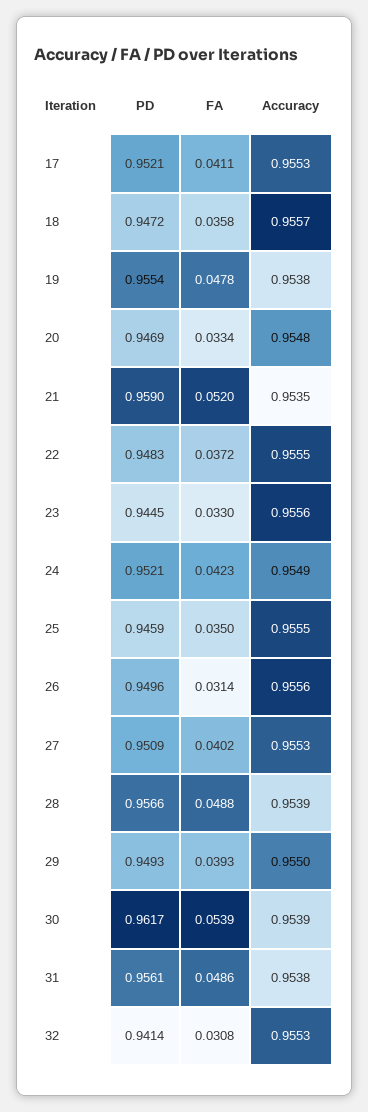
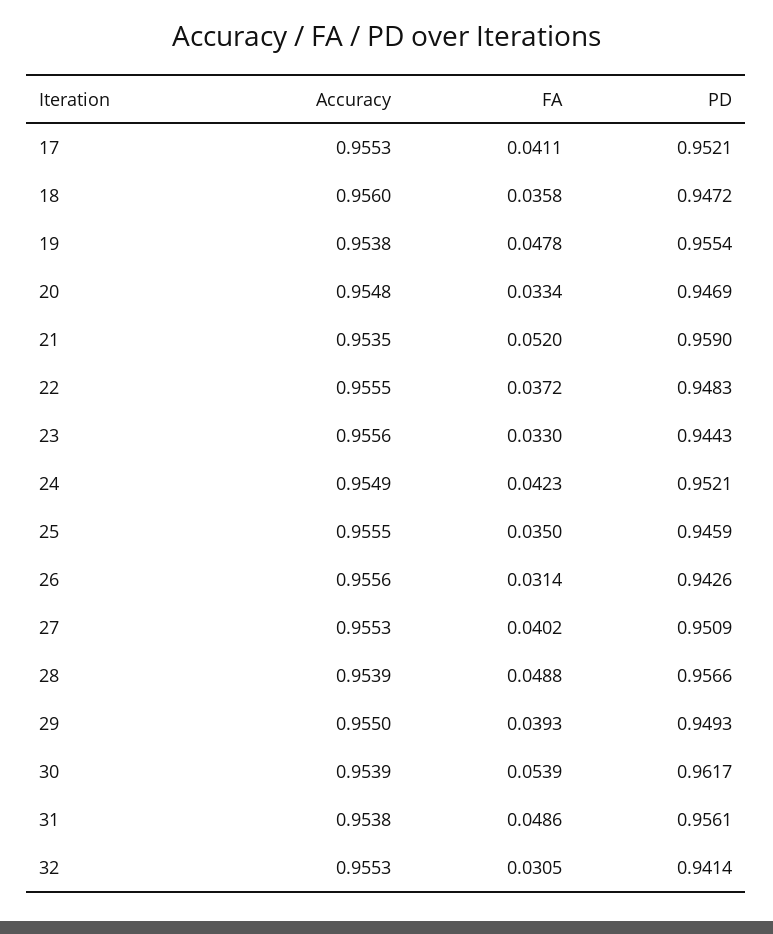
  {
    "PD": {
      "17": 0.9521,
      "18": 0.9472,
      "19": 0.9554,
      "20": 0.9469,
      "21": 0.959,
      "22": 0.9483,
-     "23": 0.9445,
+     "23": 0.9443,
      "24": 0.9521,
      "25": 0.9459,
-     "26": 0.9496,
+     "26": 0.9426,
      "27": 0.9509,
      "28": 0.9566,
      "29": 0.9493,
      "30": 0.9617,
      "31": 0.9561,
      "32": 0.9414
    },
    "FA": {
      "17": 0.0411,
      "18": 0.0358,
      "19": 0.0478,
      "20": 0.0334,
      "21": 0.052,
      "22": 0.0372,
      "23": 0.033,
      "24": 0.0423,
      "25": 0.035,
      "26": 0.0314,
      "27": 0.0402,
      "28": 0.0488,
      "29": 0.0393,
      "30": 0.0539,
      "31": 0.0486,
-     "32": 0.0308
+     "32": 0.0305
    },
    "Accuracy": {
      "17": 0.9553,
-     "18": 0.9557,
+     "18": 0.956,
      "19": 0.9538,
      "20": 0.9548,
      "21": 0.9535,
      "22": 0.9555,
      "23": 0.9556,
      "24": 0.9549,
      "25": 0.9555,
      "26": 0.9556,
      "27": 0.9553,
      "28": 0.9539,
      "29": 0.955,
      "30": 0.9539,
      "31": 0.9538,
      "32": 0.9553
    }
  }

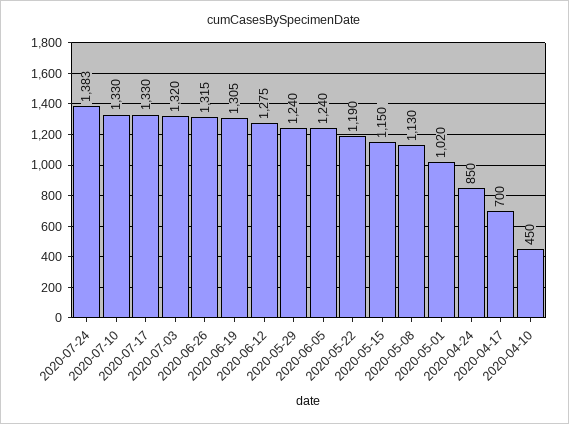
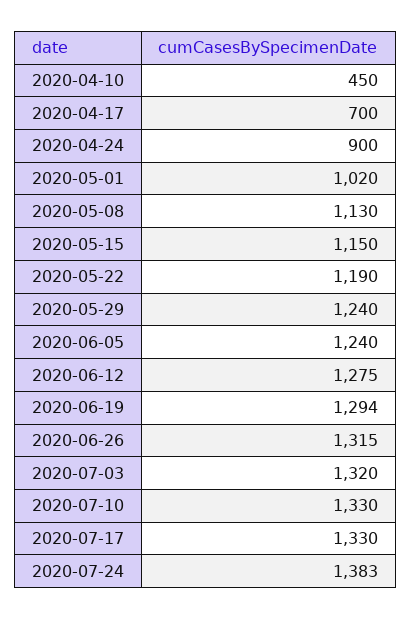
  {
    "2020-07-24": 1383,
    "2020-07-10": 1330,
    "2020-07-17": 1330,
    "2020-07-03": 1320,
    "2020-06-26": 1315,
-   "2020-06-19": 1305,
+   "2020-06-19": 1294,
    "2020-06-12": 1275,
    "2020-05-29": 1240,
    "2020-06-05": 1240,
    "2020-05-22": 1190,
    "2020-05-15": 1150,
    "2020-05-08": 1130,
    "2020-05-01": 1020,
-   "2020-04-24": 850,
+   "2020-04-24": 900,
    "2020-04-17": 700,
    "2020-04-10": 450
  }

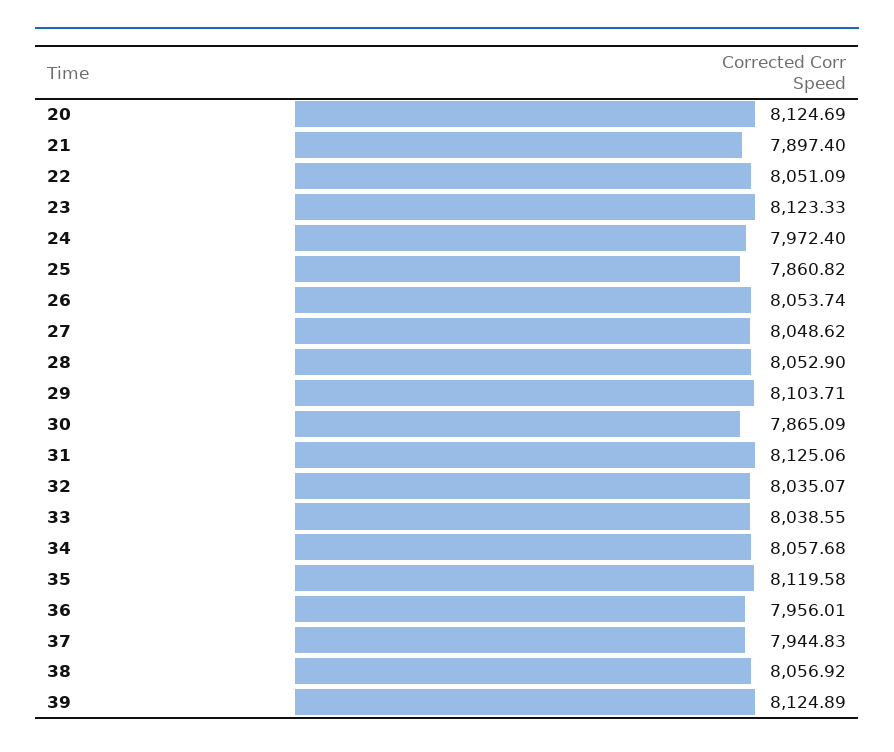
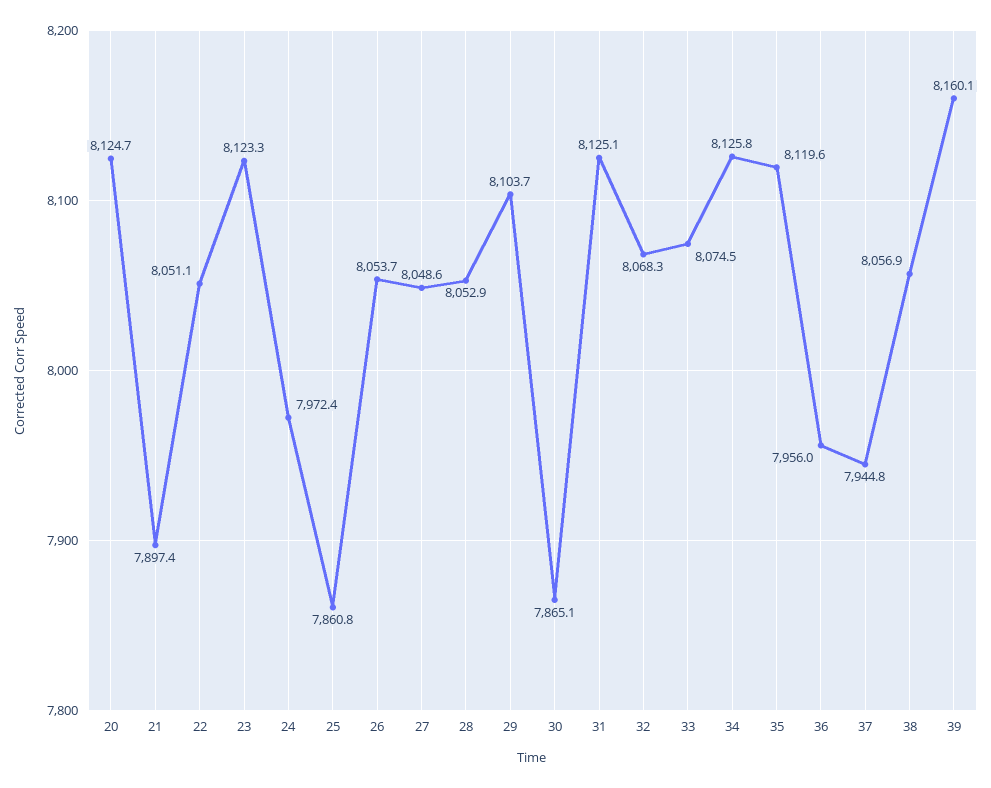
  {
    "20": 8124.69,
    "21": 7897.4,
    "22": 8051.09,
    "23": 8123.33,
    "24": 7972.4,
    "25": 7860.82,
    "26": 8053.74,
    "27": 8048.62,
    "28": 8052.9,
    "29": 8103.71,
    "30": 7865.09,
    "31": 8125.06,
-   "32": 8035.07,
+   "32": 8068.3,
-   "33": 8038.55,
+   "33": 8074.5,
-   "34": 8057.68,
+   "34": 8125.8,
    "35": 8119.58,
    "36": 7956.01,
    "37": 7944.83,
    "38": 8056.92,
-   "39": 8124.89
+   "39": 8160.1
  }

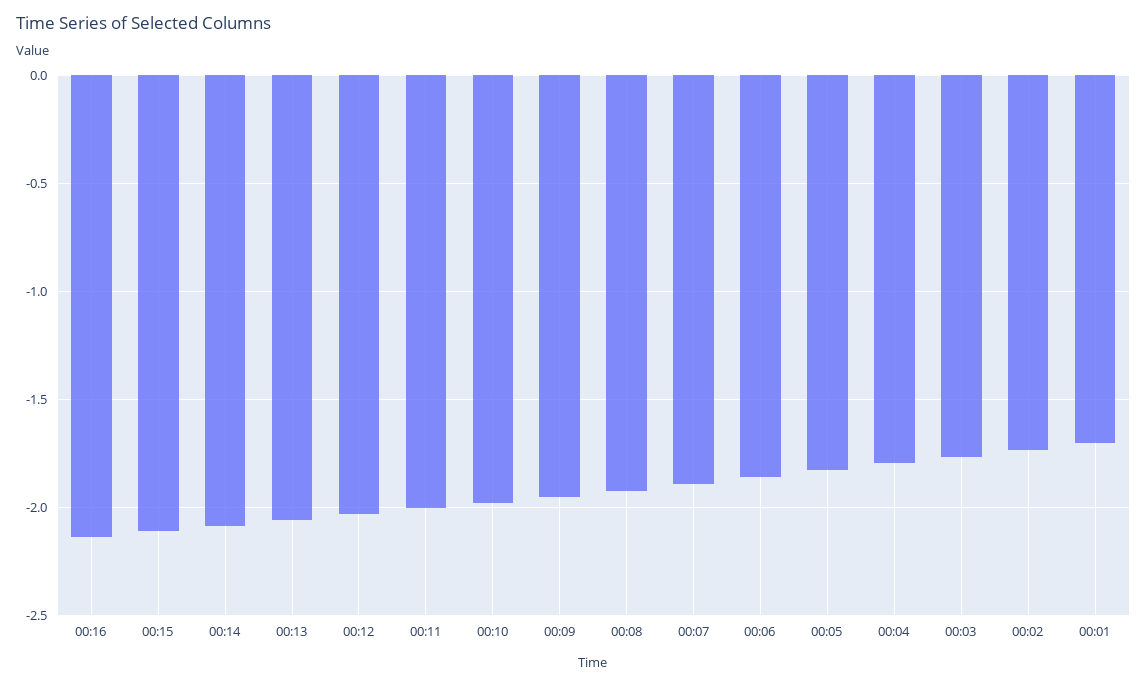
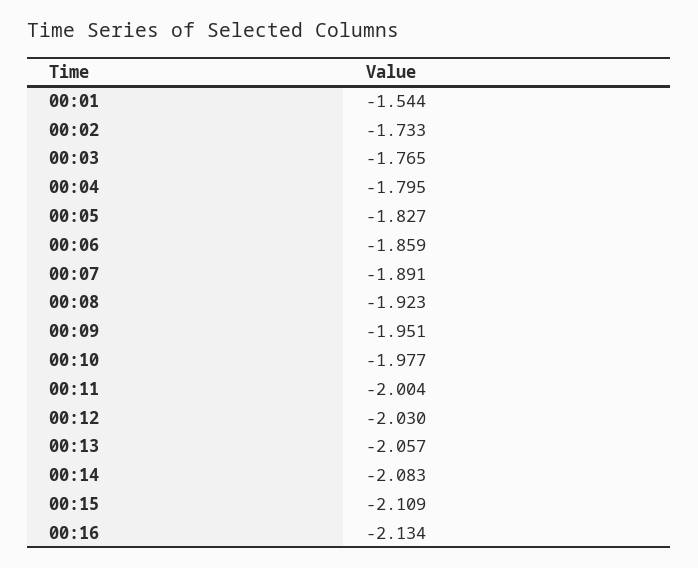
  {
    "00:16": -2.134,
    "00:15": -2.109,
    "00:14": -2.083,
    "00:13": -2.057,
    "00:12": -2.03,
    "00:11": -2.004,
    "00:10": -1.977,
    "00:09": -1.951,
    "00:08": -1.923,
    "00:07": -1.891,
    "00:06": -1.859,
    "00:05": -1.827,
    "00:04": -1.795,
    "00:03": -1.765,
    "00:02": -1.733,
-   "00:01": -1.7
+   "00:01": -1.544
  }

#### Task details
Copy all the lines of data exactly as they appear, dropping any images.

#### Exercise response
  {
    "PD": {
      "17": 0.9521,
      "18": 0.9472,
      "19": 0.9554,
      "20": 0.9469,
      "21": 0.959,
      "22": 0.9483,
-     "23": 0.9445,
+     "23": 0.9443,
      "24": 0.9521,
      "25": 0.9459,
-     "26": 0.9496,
+     "26": 0.9426,
      "27": 0.9509,
      "28": 0.9566,
      "29": 0.9493,
      "30": 0.9617,
      "31": 0.9561,
      "32": 0.9414
    },
    "FA": {
      "17": 0.0411,
      "18": 0.0358,
      "19": 0.0478,
      "20": 0.0334,
      "21": 0.052,
      "22": 0.0372,
      "23": 0.033,
      "24": 0.0423,
      "25": 0.035,
      "26": 0.0314,
      "27": 0.0402,
      "28": 0.0488,
      "29": 0.0393,
      "30": 0.0539,
      "31": 0.0486,
-     "32": 0.0308
+     "32": 0.0305
    },
    "Accuracy": {
      "17": 0.9553,
-     "18": 0.9557,
+     "18": 0.956,
      "19": 0.9538,
      "20": 0.9548,
      "21": 0.9535,
      "22": 0.9555,
      "23": 0.9556,
      "24": 0.9549,
      "25": 0.9555,
      "26": 0.9556,
      "27": 0.9553,
      "28": 0.9539,
      "29": 0.955,
      "30": 0.9539,
      "31": 0.9538,
      "32": 0.9553
    }
  }

  {
    "2020-07-24": 1383,
    "2020-07-10": 1330,
    "2020-07-17": 1330,
    "2020-07-03": 1320,
    "2020-06-26": 1315,
-   "2020-06-19": 1305,
+   "2020-06-19": 1294,
    "2020-06-12": 1275,
    "2020-05-29": 1240,
    "2020-06-05": 1240,
    "2020-05-22": 1190,
    "2020-05-15": 1150,
    "2020-05-08": 1130,
    "2020-05-01": 1020,
-   "2020-04-24": 850,
+   "2020-04-24": 900,
    "2020-04-17": 700,
    "2020-04-10": 450
  }

  {
    "20": 8124.69,
    "21": 7897.4,
    "22": 8051.09,
    "23": 8123.33,
    "24": 7972.4,
    "25": 7860.82,
    "26": 8053.74,
    "27": 8048.62,
    "28": 8052.9,
    "29": 8103.71,
    "30": 7865.09,
    "31": 8125.06,
-   "32": 8035.07,
+   "32": 8068.3,
-   "33": 8038.55,
+   "33": 8074.5,
-   "34": 8057.68,
+   "34": 8125.8,
    "35": 8119.58,
    "36": 7956.01,
    "37": 7944.83,
    "38": 8056.92,
-   "39": 8124.89
+   "39": 8160.1
  }

  {
    "00:16": -2.134,
    "00:15": -2.109,
    "00:14": -2.083,
    "00:13": -2.057,
    "00:12": -2.03,
    "00:11": -2.004,
    "00:10": -1.977,
    "00:09": -1.951,
    "00:08": -1.923,
    "00:07": -1.891,
    "00:06": -1.859,
    "00:05": -1.827,
    "00:04": -1.795,
    "00:03": -1.765,
    "00:02": -1.733,
-   "00:01": -1.7
+   "00:01": -1.544
  }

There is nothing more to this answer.